В комнатке тепло только около печки. Из окна, отпотелого и запыленного, дует. В полуотворенную одностворчатую дверку проникает холодный воздух. И все-таки душно — от лампы, от пыли, от разных тряпок, натыканных здесь и там, коробок и ящичков. Пахнет задним гнилым покоем дворянского домика. На лежанке, на войлоке, копошилось что-то в корзинке, укутанной сверху. Нет-нет да и зашуршит, послышится грызенье, точно мышь скребется, а потом и писк. Из двери доносится стук маятника дешевых стенных часов.
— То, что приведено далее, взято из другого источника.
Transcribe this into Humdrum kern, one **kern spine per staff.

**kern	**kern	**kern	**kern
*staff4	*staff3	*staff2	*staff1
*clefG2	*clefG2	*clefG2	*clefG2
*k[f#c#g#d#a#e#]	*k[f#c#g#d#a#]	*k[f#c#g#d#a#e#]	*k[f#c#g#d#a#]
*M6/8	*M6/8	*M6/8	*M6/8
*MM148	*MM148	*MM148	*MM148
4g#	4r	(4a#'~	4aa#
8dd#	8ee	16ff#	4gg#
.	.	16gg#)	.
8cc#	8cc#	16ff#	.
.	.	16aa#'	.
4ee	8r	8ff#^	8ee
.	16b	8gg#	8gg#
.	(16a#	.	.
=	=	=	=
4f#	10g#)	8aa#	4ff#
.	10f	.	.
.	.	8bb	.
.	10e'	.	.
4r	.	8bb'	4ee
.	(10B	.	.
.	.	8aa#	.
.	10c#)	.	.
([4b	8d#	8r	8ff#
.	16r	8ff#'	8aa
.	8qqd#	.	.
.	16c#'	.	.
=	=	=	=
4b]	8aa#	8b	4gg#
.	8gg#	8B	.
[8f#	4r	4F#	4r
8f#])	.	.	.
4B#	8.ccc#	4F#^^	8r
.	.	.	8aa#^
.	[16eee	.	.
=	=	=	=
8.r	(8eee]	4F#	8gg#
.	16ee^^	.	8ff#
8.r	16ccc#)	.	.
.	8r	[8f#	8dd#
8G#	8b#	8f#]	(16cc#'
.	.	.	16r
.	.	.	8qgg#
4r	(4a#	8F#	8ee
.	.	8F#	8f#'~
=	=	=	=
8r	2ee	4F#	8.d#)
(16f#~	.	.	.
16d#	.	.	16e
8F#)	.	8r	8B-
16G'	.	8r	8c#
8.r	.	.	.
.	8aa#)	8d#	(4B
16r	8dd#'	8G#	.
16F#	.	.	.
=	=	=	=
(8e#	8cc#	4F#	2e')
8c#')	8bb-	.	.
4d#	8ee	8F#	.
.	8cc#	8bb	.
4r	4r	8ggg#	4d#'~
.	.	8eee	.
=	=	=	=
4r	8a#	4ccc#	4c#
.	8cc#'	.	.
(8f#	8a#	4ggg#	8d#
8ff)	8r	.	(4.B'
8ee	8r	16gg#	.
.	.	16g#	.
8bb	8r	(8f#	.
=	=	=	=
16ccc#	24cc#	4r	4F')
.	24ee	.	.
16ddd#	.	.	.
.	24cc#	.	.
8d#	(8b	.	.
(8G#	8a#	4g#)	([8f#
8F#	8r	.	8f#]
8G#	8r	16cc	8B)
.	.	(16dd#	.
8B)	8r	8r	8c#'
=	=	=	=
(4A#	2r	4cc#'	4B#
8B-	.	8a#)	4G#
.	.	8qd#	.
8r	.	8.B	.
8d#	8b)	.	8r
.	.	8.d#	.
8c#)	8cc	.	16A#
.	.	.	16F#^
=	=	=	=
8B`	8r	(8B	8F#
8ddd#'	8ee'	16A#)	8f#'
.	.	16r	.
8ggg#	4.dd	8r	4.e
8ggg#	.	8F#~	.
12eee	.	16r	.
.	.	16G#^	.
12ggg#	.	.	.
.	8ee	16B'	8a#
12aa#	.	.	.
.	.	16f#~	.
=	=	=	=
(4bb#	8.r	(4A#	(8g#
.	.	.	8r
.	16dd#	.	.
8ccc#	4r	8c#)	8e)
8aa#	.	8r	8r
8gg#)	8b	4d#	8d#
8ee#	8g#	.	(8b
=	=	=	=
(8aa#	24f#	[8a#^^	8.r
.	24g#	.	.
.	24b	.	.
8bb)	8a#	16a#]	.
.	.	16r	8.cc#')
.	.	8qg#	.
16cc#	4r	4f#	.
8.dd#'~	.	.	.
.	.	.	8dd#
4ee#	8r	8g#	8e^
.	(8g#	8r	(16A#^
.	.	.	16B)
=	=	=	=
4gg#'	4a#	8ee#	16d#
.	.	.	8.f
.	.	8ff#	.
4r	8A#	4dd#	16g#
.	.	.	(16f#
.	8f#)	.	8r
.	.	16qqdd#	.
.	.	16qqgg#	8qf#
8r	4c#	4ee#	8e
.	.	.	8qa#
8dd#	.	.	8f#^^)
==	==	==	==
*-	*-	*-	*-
С заворота улицы ветер ударяет в угол дома; старые бревна трещат; гул погоды проносится мимо окна и кидает в него горсти снега.
Но в тесной заброшенной комнатке, где коптит керосиновая лампочка, идет работа с раннего утра, часу до первого ночи. Восьмидесятилетняя старуха легла отдохнуть; вечером она не может уже вязать. Руки еще не трясутся, но слеза мочит глаз и мешает видеть. Ее сожительница видит хорошо и очков никогда не носила. Она просидит так еще четыре часа. Чай они только что отпили. Ужинать не будут. Та, что работает, постелет себе на сундуке.
II
— Фифина! — послышался с кровати голос старшей старухи, звучный и низкий. Зубы у нее сохранились, и она выговаривает твердо.
— Что, maman? — отозвалась блондинка и повернула голову.
Она говорит надтреснутым высоким фальцетом. От выпавших зубов выходит свист. Есть наивность в ее манере говорить. Нетрудно признать в ней старую девушку.
— Погляди на наших тютек… Что-то они пищат. Есть ли у них вода?
— Должна быть, maman…
— Посмотри, cher ange…[51] К ночи они что-то беспокойны стали.
Та, кого старуха на кровати назвала Фифиной, оставила работу, положила бережно свое вязанье на стол и тихо подошла к лежанке. Она приподняла темный платок с корзины и заглянула туда.